WHAT THIS EXERCISE ASKS
a) Using the article on Big Pharma drug pricing, decide whether each statement agrees with it: (i) Valeant raised list prices by at least 20% more than 100 times since the beginning of 2011; (ii) Valeant hired a consultant to review the drugs' prices before agreeing to buy them; (iii) doctors say there are many good alternatives to Isuprel and Nitropress. Answer each with yes or no and quote the words from the article that decide it.
b) Answer these questions from the article on Big Pharma drug pricing:
(i) In which country is Valeant based?
(ii) What list price did a one-milliliter vial of Isuprel reach?
(iii) In how many other ways, at least, does Robert Reich say Big Pharma rigs the market?
c) Continue the article on Big Pharma drug pricing, starting after its first numbered point about the law that bars the government from negotiating lower drug prices.

PASSAGE PROVIDED
########

Big Pharma

Big Pharma buys up critical, life-saving drugs, then raises prices dramatically

iv-bag-with-patient-in-the-background

In an astonishing display of pure unadulterated greed, Big Pharma has been caught red-handed, and rather openly, buying up critical, life-saving, “undervalued” drugs and then raising their price tags dramatically, citing only their duty to shareholders as their reasoning.

Meanwhile, our government stands by as patients – a captive, and vulnerable market, are gouged for whatever they can bear.

Here’s just one, particularly egregious example:

The company leading the pack in drug-price increases is Canada-based Valeant, which lifted list prices by at least 20% some 122 times since the beginning of 2011, according to Needham & Co., in its June 2014 research note.

Isuprel and Nitropress, the heart drugs Valeant bought earlier this year, have been staples of medical care for decades. Doctors use Isuprel during procedures treating heart-rhythm problems, and give Nitropress to emergency patients whose blood pressure has risen to life-threatening levels. Doctors say there are few good alternatives.

Valeant was interested in the drugs in part because they hadn’t yet faced generic competition even though they had lost patent protection, according to a person familiar with the matter. Adding the drugs would also expand Valeant’s portfolio of hospital-administered drugs, the person said.

After Valeant agreed to buy the drugs in early January, the company hired a consultant to look at their prices. The consultant found the prices didn’t reflect the benefits of the drugs to patients and the costs that hospitals save by using the medicines, the person said. Valeant decided to raise the price. The list price of a one-milliliter vial of Isuprel, a treatment for abnormal heart rhythms, jumped to $1,346.62, up from $215.46, according to Truven. Meantime, a two-milliliter vial of Nitropress, which combats dangerously high blood pressure and acute heart failure, increased from $257.80 to $805.61.

Although I think this constitutes a clear case of price gouging, Robert Reich says all companies raise prices to whatever the market will bear. According to him, the real scandal is that Big Pharma rigs the market in at least 8 other ways:

1. Big Pharma has got a law barring our government from using its considerable bargaining power to negotiate lower drug prices.

########

DATA PROVIDED
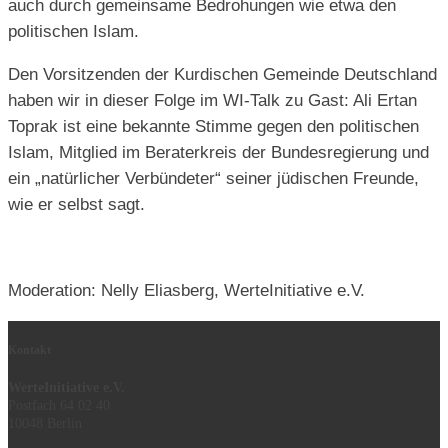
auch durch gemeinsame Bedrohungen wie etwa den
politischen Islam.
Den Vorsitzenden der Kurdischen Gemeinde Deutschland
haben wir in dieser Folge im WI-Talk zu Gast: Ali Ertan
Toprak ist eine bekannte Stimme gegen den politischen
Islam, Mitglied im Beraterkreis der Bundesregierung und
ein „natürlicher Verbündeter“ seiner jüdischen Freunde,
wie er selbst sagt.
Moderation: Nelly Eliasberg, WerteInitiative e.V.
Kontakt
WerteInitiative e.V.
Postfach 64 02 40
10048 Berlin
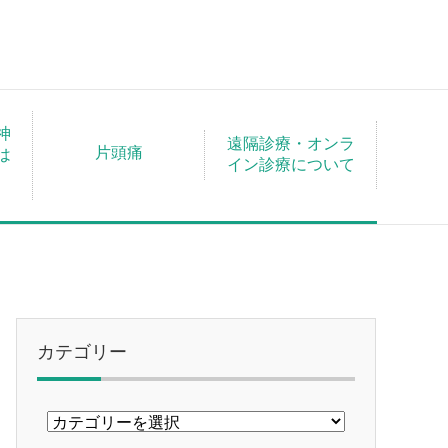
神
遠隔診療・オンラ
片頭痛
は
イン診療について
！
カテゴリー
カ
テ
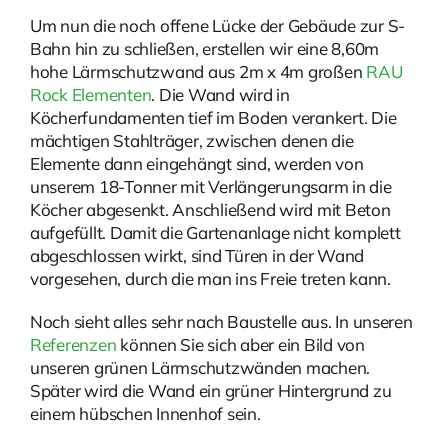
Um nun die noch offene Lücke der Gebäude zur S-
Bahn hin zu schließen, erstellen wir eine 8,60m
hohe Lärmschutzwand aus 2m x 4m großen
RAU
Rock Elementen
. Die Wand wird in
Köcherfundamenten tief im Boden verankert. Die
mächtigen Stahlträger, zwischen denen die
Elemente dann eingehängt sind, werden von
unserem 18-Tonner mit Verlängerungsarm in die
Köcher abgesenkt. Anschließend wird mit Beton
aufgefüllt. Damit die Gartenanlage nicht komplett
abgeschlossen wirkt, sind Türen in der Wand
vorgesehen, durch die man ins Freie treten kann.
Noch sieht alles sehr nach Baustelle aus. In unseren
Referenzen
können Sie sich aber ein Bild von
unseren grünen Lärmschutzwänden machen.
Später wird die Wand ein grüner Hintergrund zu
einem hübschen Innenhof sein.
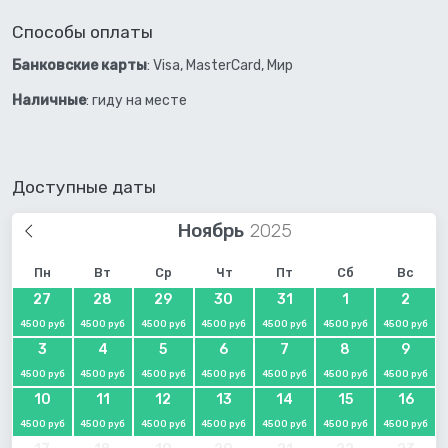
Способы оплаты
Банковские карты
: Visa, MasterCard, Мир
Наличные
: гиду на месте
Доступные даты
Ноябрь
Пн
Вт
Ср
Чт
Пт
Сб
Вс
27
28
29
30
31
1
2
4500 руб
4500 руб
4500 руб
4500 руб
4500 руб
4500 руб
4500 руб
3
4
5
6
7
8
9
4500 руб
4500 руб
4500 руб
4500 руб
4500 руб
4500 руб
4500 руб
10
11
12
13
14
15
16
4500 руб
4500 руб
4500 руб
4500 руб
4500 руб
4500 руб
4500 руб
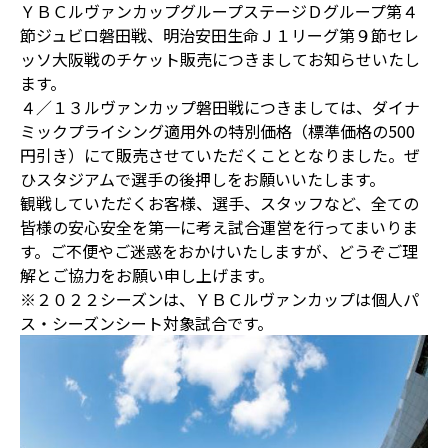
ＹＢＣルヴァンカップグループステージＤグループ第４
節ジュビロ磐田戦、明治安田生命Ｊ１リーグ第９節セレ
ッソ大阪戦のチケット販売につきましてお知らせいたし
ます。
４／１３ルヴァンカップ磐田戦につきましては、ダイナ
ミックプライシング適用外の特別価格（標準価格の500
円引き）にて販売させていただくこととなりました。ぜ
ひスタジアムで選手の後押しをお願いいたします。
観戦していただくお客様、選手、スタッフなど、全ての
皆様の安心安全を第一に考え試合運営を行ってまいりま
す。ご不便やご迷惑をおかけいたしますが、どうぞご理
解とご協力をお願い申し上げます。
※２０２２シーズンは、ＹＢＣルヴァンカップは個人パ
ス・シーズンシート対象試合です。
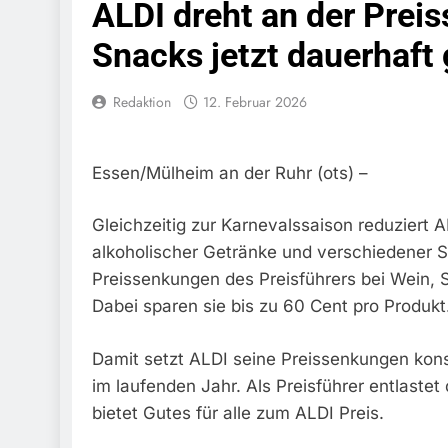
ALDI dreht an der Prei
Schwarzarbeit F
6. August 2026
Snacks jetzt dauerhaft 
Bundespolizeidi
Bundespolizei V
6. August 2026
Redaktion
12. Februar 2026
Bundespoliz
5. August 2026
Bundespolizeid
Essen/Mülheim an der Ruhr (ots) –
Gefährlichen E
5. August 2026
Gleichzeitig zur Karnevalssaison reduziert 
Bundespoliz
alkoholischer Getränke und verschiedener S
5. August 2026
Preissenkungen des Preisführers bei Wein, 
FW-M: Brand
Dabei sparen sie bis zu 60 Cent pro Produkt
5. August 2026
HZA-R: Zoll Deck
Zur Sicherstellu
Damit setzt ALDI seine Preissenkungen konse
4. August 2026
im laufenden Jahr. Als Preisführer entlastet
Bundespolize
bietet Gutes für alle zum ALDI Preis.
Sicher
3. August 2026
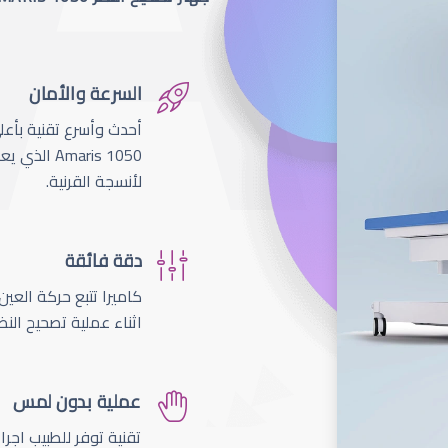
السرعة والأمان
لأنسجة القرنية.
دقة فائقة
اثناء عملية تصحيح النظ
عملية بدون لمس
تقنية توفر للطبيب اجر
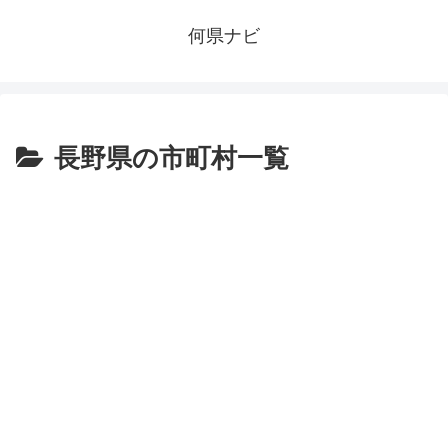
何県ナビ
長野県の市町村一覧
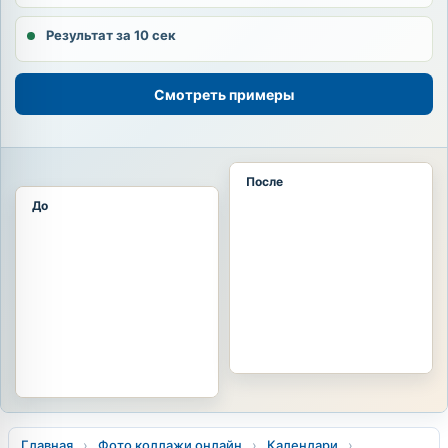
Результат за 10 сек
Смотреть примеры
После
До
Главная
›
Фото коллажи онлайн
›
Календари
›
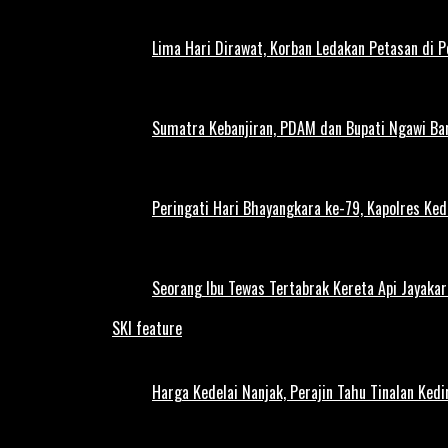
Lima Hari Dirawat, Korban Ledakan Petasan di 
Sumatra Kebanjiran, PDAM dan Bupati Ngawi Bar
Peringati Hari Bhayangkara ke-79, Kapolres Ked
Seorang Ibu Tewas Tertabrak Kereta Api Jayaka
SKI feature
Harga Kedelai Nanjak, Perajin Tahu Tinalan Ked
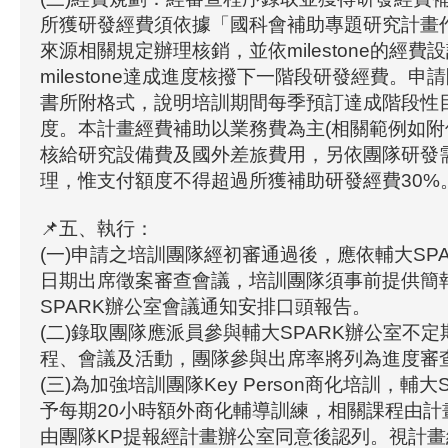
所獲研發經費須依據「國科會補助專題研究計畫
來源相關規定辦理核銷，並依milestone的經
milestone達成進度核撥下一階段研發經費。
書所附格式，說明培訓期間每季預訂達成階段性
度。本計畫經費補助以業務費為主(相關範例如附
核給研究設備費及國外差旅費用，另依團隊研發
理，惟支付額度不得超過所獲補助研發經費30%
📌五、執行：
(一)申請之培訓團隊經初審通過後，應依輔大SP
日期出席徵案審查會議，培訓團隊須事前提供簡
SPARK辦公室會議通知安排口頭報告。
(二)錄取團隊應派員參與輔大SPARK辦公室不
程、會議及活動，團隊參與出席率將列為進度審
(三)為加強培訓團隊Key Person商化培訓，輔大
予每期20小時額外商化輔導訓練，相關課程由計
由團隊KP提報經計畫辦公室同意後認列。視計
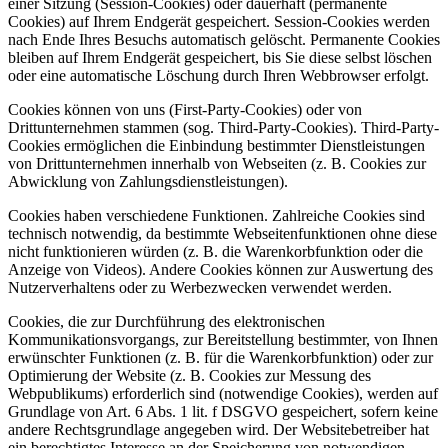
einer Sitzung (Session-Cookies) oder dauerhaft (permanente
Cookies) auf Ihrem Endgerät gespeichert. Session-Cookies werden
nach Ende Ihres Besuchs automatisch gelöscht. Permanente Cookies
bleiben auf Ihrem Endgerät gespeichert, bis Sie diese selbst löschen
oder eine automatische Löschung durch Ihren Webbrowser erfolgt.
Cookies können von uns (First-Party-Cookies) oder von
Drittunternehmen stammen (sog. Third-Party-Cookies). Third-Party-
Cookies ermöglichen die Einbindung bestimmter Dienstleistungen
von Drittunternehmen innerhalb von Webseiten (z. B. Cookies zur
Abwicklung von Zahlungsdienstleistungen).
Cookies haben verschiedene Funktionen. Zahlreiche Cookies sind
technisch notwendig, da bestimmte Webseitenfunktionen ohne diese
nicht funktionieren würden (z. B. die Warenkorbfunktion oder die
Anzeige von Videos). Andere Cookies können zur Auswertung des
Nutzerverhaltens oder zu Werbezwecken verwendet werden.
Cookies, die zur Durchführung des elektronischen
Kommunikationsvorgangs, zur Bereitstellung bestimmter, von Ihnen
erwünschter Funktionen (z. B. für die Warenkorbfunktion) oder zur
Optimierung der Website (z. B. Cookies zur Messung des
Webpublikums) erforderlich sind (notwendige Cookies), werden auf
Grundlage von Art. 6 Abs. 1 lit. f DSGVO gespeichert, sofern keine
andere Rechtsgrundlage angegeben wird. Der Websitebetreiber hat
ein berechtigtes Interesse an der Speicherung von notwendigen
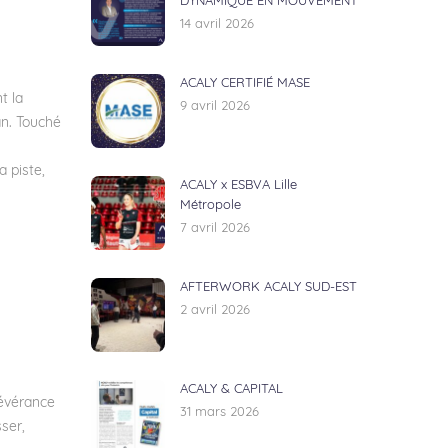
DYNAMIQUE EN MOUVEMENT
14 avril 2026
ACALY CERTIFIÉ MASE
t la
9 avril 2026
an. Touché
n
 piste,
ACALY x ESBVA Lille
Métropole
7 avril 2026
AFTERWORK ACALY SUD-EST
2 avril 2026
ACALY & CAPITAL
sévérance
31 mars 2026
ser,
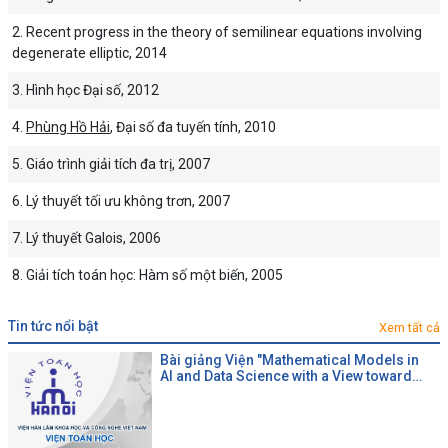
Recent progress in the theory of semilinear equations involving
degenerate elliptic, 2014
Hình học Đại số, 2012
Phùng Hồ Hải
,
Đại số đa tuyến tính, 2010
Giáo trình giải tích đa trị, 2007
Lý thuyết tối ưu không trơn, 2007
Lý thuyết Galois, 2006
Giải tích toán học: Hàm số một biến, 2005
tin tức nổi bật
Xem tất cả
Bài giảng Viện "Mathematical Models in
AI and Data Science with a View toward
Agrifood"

########

ANSWER LIST
a)
(i) Yes: "lifted list prices by at least 20% some 122 times since the beginning of 2011"
(ii) No: "After Valeant agreed to buy the drugs in early January, the company hired a consultant to look at their prices."
(iii) No: "Doctors say there are few good alternatives."

b)
(i) Canada
(ii) $1,346.62
(iii) At least 8

c)
2. It’s also got a law allowing pharmaceutical companies to patent the processes they use to manufacture vaccines and other products from nature.

3. It’s pushed the U.S. Patent Office to renew drug patents on the basis of small and insignificant changes in the original drugs that technically make them “new” and therefore patentable, and has prevented pharmacies from substituting generic versions of brand-name drugs that become different in even the most minor of ways.

4. Due to Big Pharma, America is one of few advanced nations that allow direct advertising of prescription drugs. Pharmaceutical companies aggressively market their brands long after the patents have expired so patients ask doctors to prescribe them.

6. Big Pharma has made it illegal for Americans to obtain from licensed pharmacies abroad cheaper versions of the same drugs sold in the United States, either branded or generic.

7. It’s ensured that the law allows pharmaceutical companies in the U.S. to pay doctors for prescribing their drugs.

8. It’s likewise made sure drug companies are allowed to pay the makers of generic drugs to delay their cheaper versions. Such “pay-for-delay” agreements generate huge profits for both the original manufacturers as well as the generics.

All of this made possible by none other than our benevolent government, conspicuously charged with the duty to protect and to serve its population.